▶ Aufgabe A
Fasse im Textauszug unten den Absatz, der mit „In der Ostkirche war eine Zelebration“ beginnt, als kurze Stichpunktliste zusammen. Seine wichtigsten Fakten sollen erhalten bleiben.

▶ Ausgewählter Textauszug
-------------------------

Die Zelebration "versus populum"

Die Forderung, daß der Priester am Altar dem Volk das Gesicht zukehren solle, hat erstmals Martin Luther aufgestellt (1). Diese Forderung ist jedoch von ihm soviel man weiß, nie und in den verschiedenen protestantischen Kirchen nur vereinzelt befolgt worden, vor allem bei den Reformierten (2).

Erst die jüngste Zeit hat die Zelebration "versus populum" zu einem fast allgemeinen Brauch in der römischen Kirche werden lassen, während die Ostkirchen und vielfach auch die evangelischen Gemeinden an der bisherigen Praxis festhalten.

In der Ostkirche war eine Zelebration "versus populum" zu keiner Zeit üblich, wie auch ein entsprechender Ausdruck dafür fehlt. Die meiste Ehrfurcht wird der Vorderseite des Altars erwiesen. Hier darf nur der Priester (und neben ihm der Diakon) stehen. Innerhalb der Bilderwand darf nur der Zelebrant an der Vorderseite des Altares vorbeigehen.

Bemerkenswert ist ferner, daß bei einer Konzelebration, die bekanntlich in der Ostkirche eine lange Tradition hat, der Hauptzelebrant, wie auch sonst, mit dem Rücken zur Gemeinde steht, während die konzelebrierenden Priester sich links und rechts von ihm am Altar aufstellen. Niemals haben sie jedoch ihren Platz an der Rückseite (Ostseite) des Altars.

Der Brauch zum Volk hin zu zelebrieren, kam bei uns in den zwanziger Jahren in der Jugendbewegung auf, als man daran ging, innerhalb einer kleinen Gruppe die Eucharistie zu feiern. Die liturgische Bewegung, vorweg Pius Parsch, propagierte ebenfalls diesen Brauch.

-------------------------

▶ Aufgabe B
Filtere aus den Einträgen jede Zeile heraus, in der die Zeichenfolge "major" vorkommt, und gib diese Zeilen wieder.

▶ Auszüge der Einträge
-------------------------

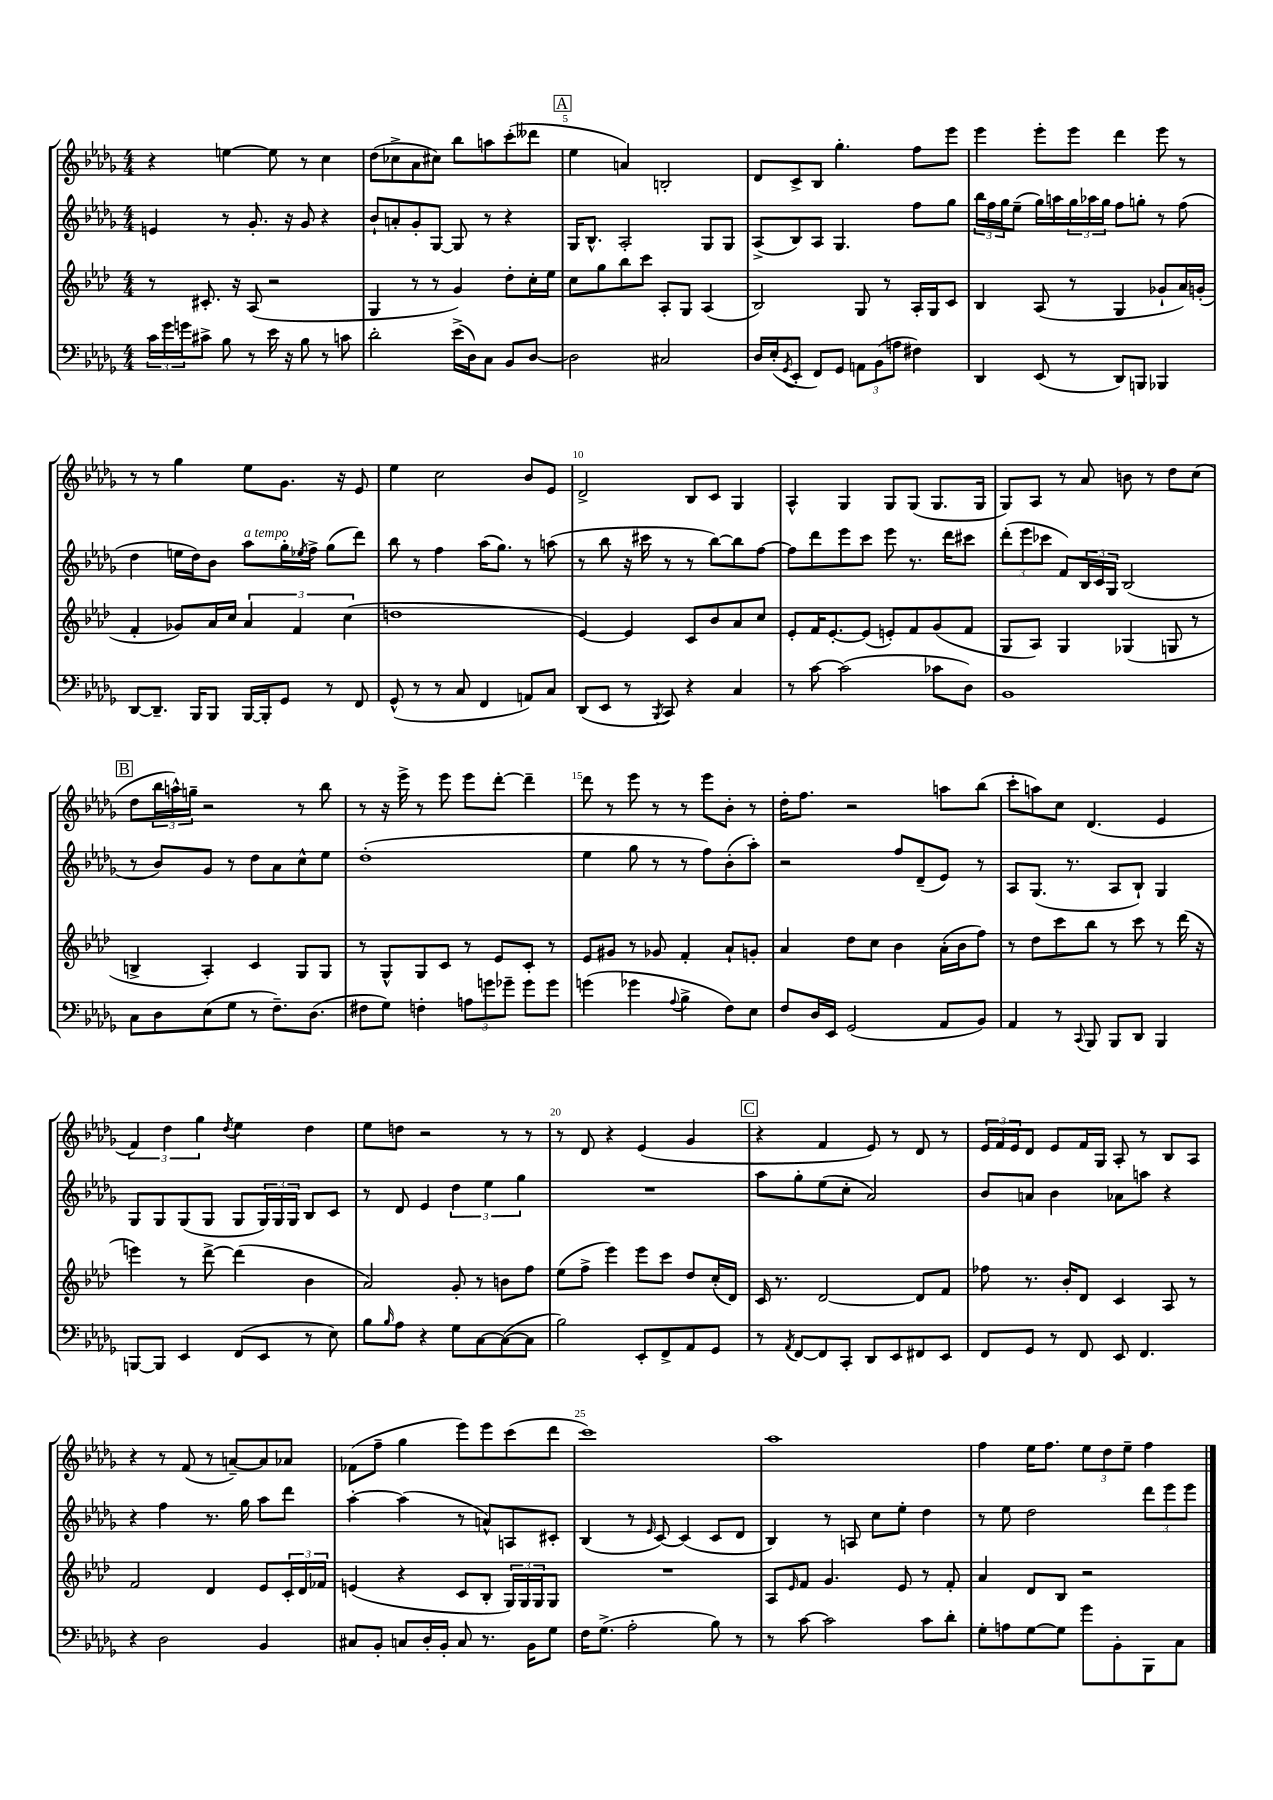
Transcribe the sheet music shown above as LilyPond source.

<<
\new StaffGroup <<
\new Staff = "s0" {
    \clef treble \key des \major \numericTimeSignature \time 4/4
    r4 e''4~ e''8 r8 c''4 |
    des''8( ces''8-> aes'8 cis''8) bes''8 a''8 c'''8-.( deses'''8 |
    \mark \markup { \box "A" } ees''4 a'4) b2-. |
    des'8 c'8-> bes8 ges''4.-. f''8 ees'''8 |
    ees'''4 ees'''8-. ees'''8 des'''4 ees'''8 r8 |
    r8 r8 ges''4 ees''8 ges'8. r16 ees'8 |
    ees''4 c''2 bes'8 ees'8 |
    des'2-> bes8 c'8 ges4 |
    aes4-^ ges4 ges8 ges8( ges8. ges16 |
    ges8) aes8 r8 aes'8 b'8 r8 des''8 c''8( |
    \mark \markup { \box "B" } des''8 \tuplet 3/2 { bes''16 a''16-^) g''16-- } r2 r8 bes''8 |
    r8 r16 ees'''16-> r8 ees'''8 ees'''8 des'''8~-. des'''4-- |
    des'''8 r8 ees'''8 r8 r8 ees'''8 bes'8-. r8 |
    des''16-. f''8. r2 a''8 bes''8( |
    c'''8-. a''8) c''8 des'4.( ees'4 |
    \tuplet 3/2 { f'4) des''4 ges''4 } \acciaccatura { des''8 } ees''4 des''4 |
    ees''8 d''8 r2 r8 r8 |
    r8 des'8 r4 ees'4( ges'4 |
    \mark \markup { \box "C" } r4 f'4 ees'8) r8 des'8 r8 |
    \tuplet 3/2 { ees'16 f'16 ees'16 } des'8 ees'8 f'16 ges16 aes8-. r8 bes8 aes8 |
    r4 r8 f'8( r8 a'8~--) a'8 aes'8 |
    fes'8( f''8-- ges''4 ees'''8) ees'''8 c'''8( des'''8 |
    c'''1) |
    aes''1 |
    f''4 ees''16 f''8. \tuplet 3/2 { ees''8 des''8 ees''8-- } f''4 \bar "|." |
}
\new Staff = "s1" {
    \clef treble \key des \major \numericTimeSignature \time 4/4
    e'4 r8 ges'8.-. r16 ges'8 r4 |
    bes'8-! a'8-. ges'8-. ges8~ ges8 r8 r4 |
    \mark \markup { \box "A" } ges16 bes8.-^ aes2-. ges8 ges8 |
    aes8->( bes8) aes8 ges4. f''8 ges''8 |
    \tuplet 3/2 { bes''16 f''16 ges''16 } ees''8--( ges''16) a''16 \tuplet 3/2 { ges''16 aes''16 ges''16 } f''8 g''8-. r8 f''8( |
    des''4 e''16 des''16) bes'8 aes''8^\markup { \italic "a tempo" } ges''16-. \acciaccatura { ees''8 } f''16-> ges''8( des'''8) |
    bes''8 r8 f''4 aes''16( ges''8.) r8 a''8( |
    r8 bes''8 r16 cis'''16 r8 r8 bes''8~) bes''8 f''8~ |
    f''8 des'''8 ees'''8 c'''8 ees'''8 r8. des'''16 cis'''8 |
    \tuplet 3/2 { des'''8-.( ees'''8 ces'''8 } f'8) \tuplet 3/2 { bes16 c'16 ges16 } bes2( |
    \mark \markup { \box "B" } r8 bes'8) ges'8 r8 des''8 aes'8 c''8-^ ees''8 |
    des''1-.( |
    ees''4 ges''8 r8 r8 f''8) bes'8-.( aes''8-.) |
    r2 f''8 des'8--( ees'8) r8 |
    aes8 ges8.( r8. aes8 bes8-!) ges4 |
    ges8 ges8 ges8( ges8 ges8 \tuplet 3/2 { ges16) ges16 ges16 } bes8 c'8 |
    r8 des'8 ees'4 \tuplet 3/2 { des''4 ees''4 ges''4 } |
    R1 |
    \mark \markup { \box "C" } aes''8 ges''8-. ees''8( c''8-. aes'2) |
    bes'8 a'8 bes'4 aes'8 a''8 r4 |
    r4 f''4 r8. ges''16 aes''8 des'''8 |
    aes''4~-. aes''4( r8 a'8-^) a8 cis'8-. |
    bes4( r8 \grace { ees'16 } c'8~) c'4( c'8 des'8 |
    bes4) r8 a8 c''8 ees''8-. des''4 |
    r8 ees''8 des''2 \tuplet 3/2 { des'''8 ees'''8 ees'''8 } \bar "|." |
}
\new Staff = "s2" {
    \clef treble \key aes \major \numericTimeSignature \time 4/4
    r8 cis'8.-. r16 aes8( r2 |
    g4 r8 r8 g'4) des''8-. c''16-. ees''16 |
    \mark \markup { \box "A" } c''8 g''8 bes''8 c'''8 aes8-. g8 aes4( |
    bes2) g8 r8 aes16-. g16 c'8 |
    bes4 aes8( r8 g4 ges'8-! aes'16) g'16-.( |
    f'4-. ges'8) aes'16 c''16 \tuplet 3/2 { aes'4 f'4 c''4( } |
    d''1 |
    ees'4~) ees'4 c'8 bes'8 aes'8 c''8 |
    ees'8-. f'16 ees'8.~-. ees'8( e'8-.) f'8 g'8( f'8 |
    g8 aes8) g4 ges4( g8 r8 |
    \mark \markup { \box "B" } b4-> aes4-.) c'4 g8 g8 |
    r8 g8-^ g8 c'8 r8 ees'8 c'8-. r8 |
    ees'8 gis'8 r8 ges'8 f'4-. aes'8-! g'8-. |
    aes'4 des''8 c''8 bes'4 aes'16-.( bes'16 f''8) |
    r8 des''8 c'''8 bes''8 r8 c'''8 r8 des'''16( r16 |
    e'''4) r8 des'''8~-> des'''4( bes'4 |
    aes'2) g'8-. r8 b'8 f''8 |
    ees''8( f''8-> ees'''4) ees'''8 c'''8 des''8 c''16-.( des'16) |
    \mark \markup { \box "C" } c'16 r8. des'2~ des'8 f'8 |
    fes''8 r8. bes'16-. des'8 c'4 aes8 r8 |
    f'2 des'4 ees'8 \tuplet 3/2 { c'16-. des'16 fes'16 } |
    e'4( r4 c'8 bes8-. \tuplet 3/2 { g16) g16 g16 } g8 |
    R1 |
    aes8 \grace { ees'16 } f'8 g'4. ees'8 r8 f'8-. |
    aes'4 des'8 bes8 r2 \bar "|." |
}
\new Staff = "s3" {
    \clef bass \key des \major \numericTimeSignature \time 4/4
    \tuplet 3/2 { c'16 ges'16 g'16 } cis'8-> bes8 r8 ees'16 r16 bes8 r8 c'8 |
    des'2-. ees'16->( des16) c8 bes,8 des8~ |
    \mark \markup { \box "A" } des2 cis2 |
    des16 ees16-.( \acciaccatura { ges,8 } ees,8-. f,8) ges,8 \tuplet 3/2 { a,8 bes,8( a8 } fis4) |
    des,4 ees,8( r8 des,8) b,,8 bes,,4 |
    des,8~ des,8.-- bes,,16 bes,,8 bes,,16~ bes,,16-. ges,8 r8 f,8 |
    ges,8-^( r8 r8 c8 f,4 a,8) c8 |
    des,8( ees,8 r8 \acciaccatura { bes,,8 } c,8) r4 c4 |
    r8 c'8~ c'2( ces'8 des8) |
    bes,1 |
    \mark \markup { \box "B" } c8 des8 ees8( ges8 r8 f8.--) des8.( |
    fis8 ges8) f4-. \tuplet 3/2 { a8 g'8 ges'8-- } ges'8 ges'8 |
    g'4( ges'4 \appoggiatura { aes8 } bes4-> f8) ees8 |
    f8 des16 ees,16 ges,2( aes,8 bes,8) |
    aes,4 r8 \appoggiatura { c,8 } bes,,8 bes,,8 des,8 bes,,4 |
    b,,8~ b,,8 ees,4 f,8( ees,8 r8 ees8) |
    bes8 \grace { bes16 } aes8 r4 ges8 c8~ c8~( c8 |
    bes2) ees,8-. f,8-> aes,8 ges,8 |
    \mark \markup { \box "C" } r8 \acciaccatura { aes,8 } f,8~ f,8 c,8-. des,8 ees,8 fis,8 ees,8 |
    f,8 ges,8 r8 f,8 ees,8 f,4. |
    r4 des2 bes,4 |
    cis8 bes,8-. c8 des16-. bes,16-. c8 r8. bes,16 ges8 |
    f16 ges8.->( aes2-. bes8) r8 |
    r8 c'8~ c'2 c'8 des'8-. |
    ges8-. a8 ges8~ ges8 ges'8 bes,8-. bes,,8 c8 \bar "|." |
}
>>
>>
\layout { \context { \Score currentBarNumber = #3 \override BarNumber.break-visibility = ##(#f #t #t) barNumberVisibility = #(every-nth-bar-number-visible 5) } }
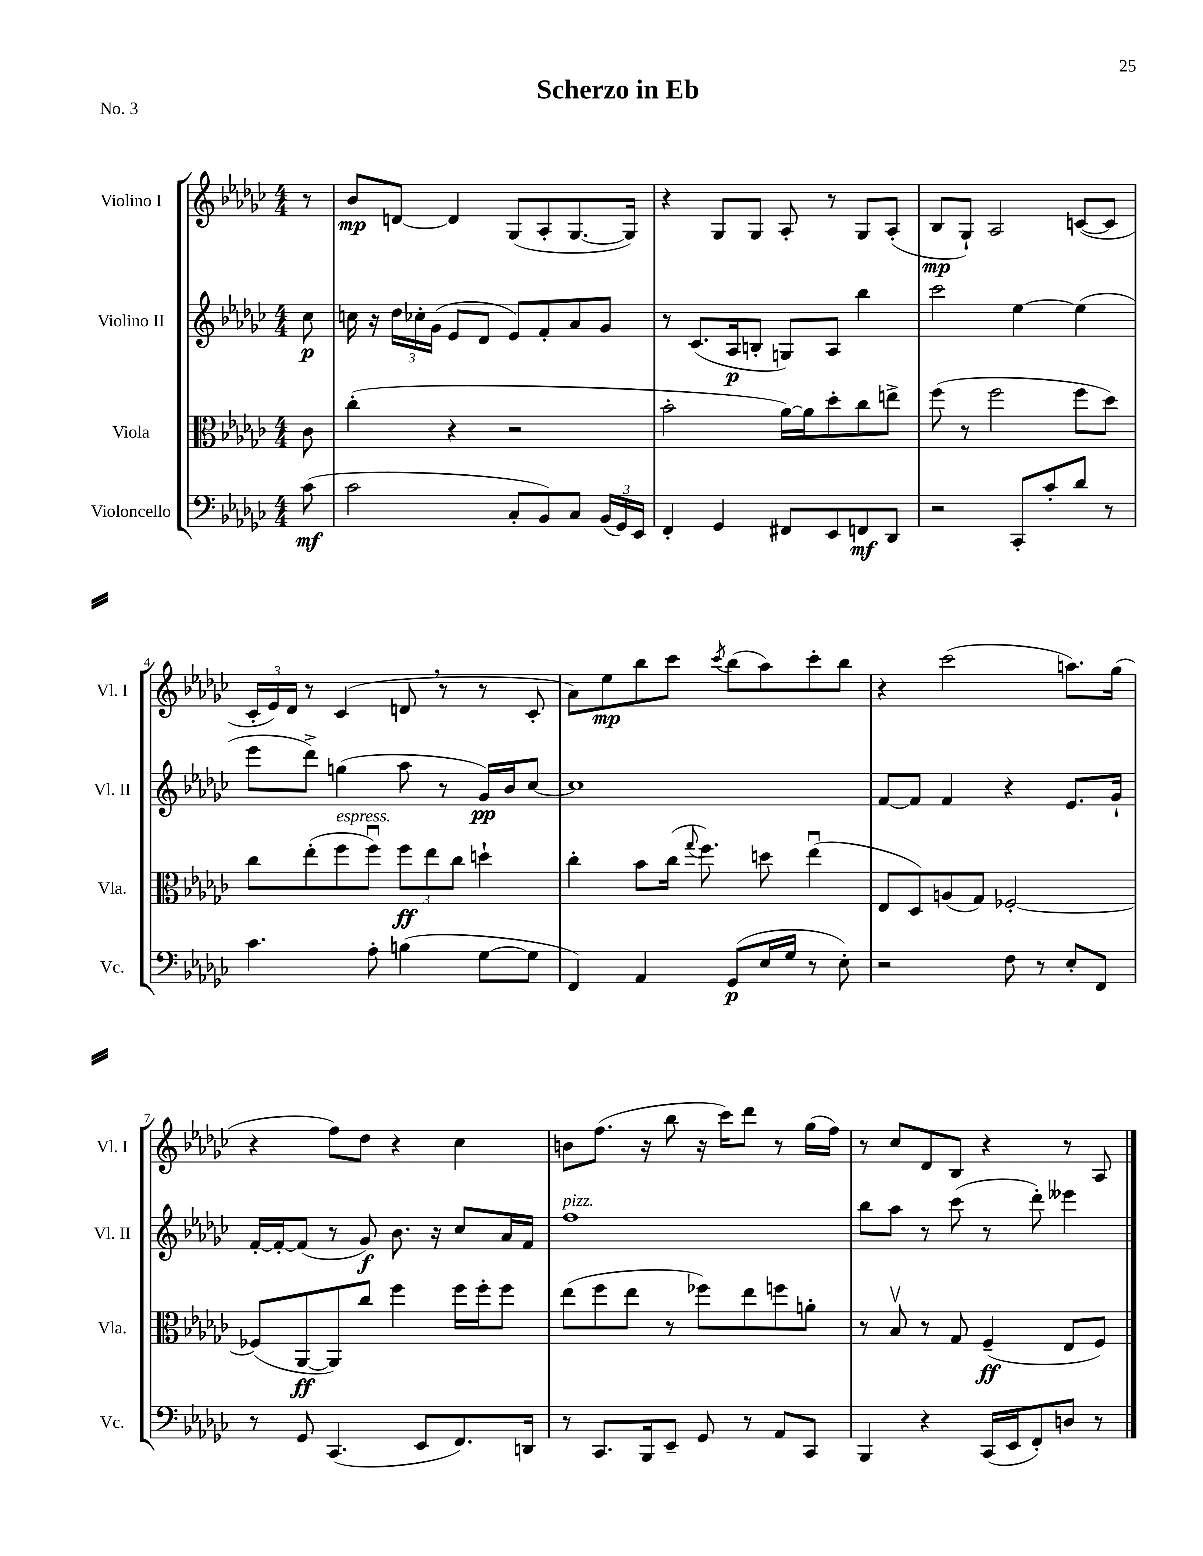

-------------------------

▶ Richtige Antwort A
- In der Ostkirche war die Zelebration „versus populum“ nie üblich, und es gibt dort auch keinen Ausdruck dafür.
- Der Vorderseite des Altars wird die meiste Ehrfurcht erwiesen.
- Dort dürfen nur der Priester und neben ihm der Diakon stehen.
- Innerhalb der Bilderwand darf nur der Zelebrant an der Vorderseite des Altars vorbeigehen.

▶ Richtige Antwort B
    \clef treble \key des \major \numericTimeSignature \time 4/4
    \clef treble \key des \major \numericTimeSignature \time 4/4
    \clef treble \key aes \major \numericTimeSignature \time 4/4
    \clef bass \key des \major \numericTimeSignature \time 4/4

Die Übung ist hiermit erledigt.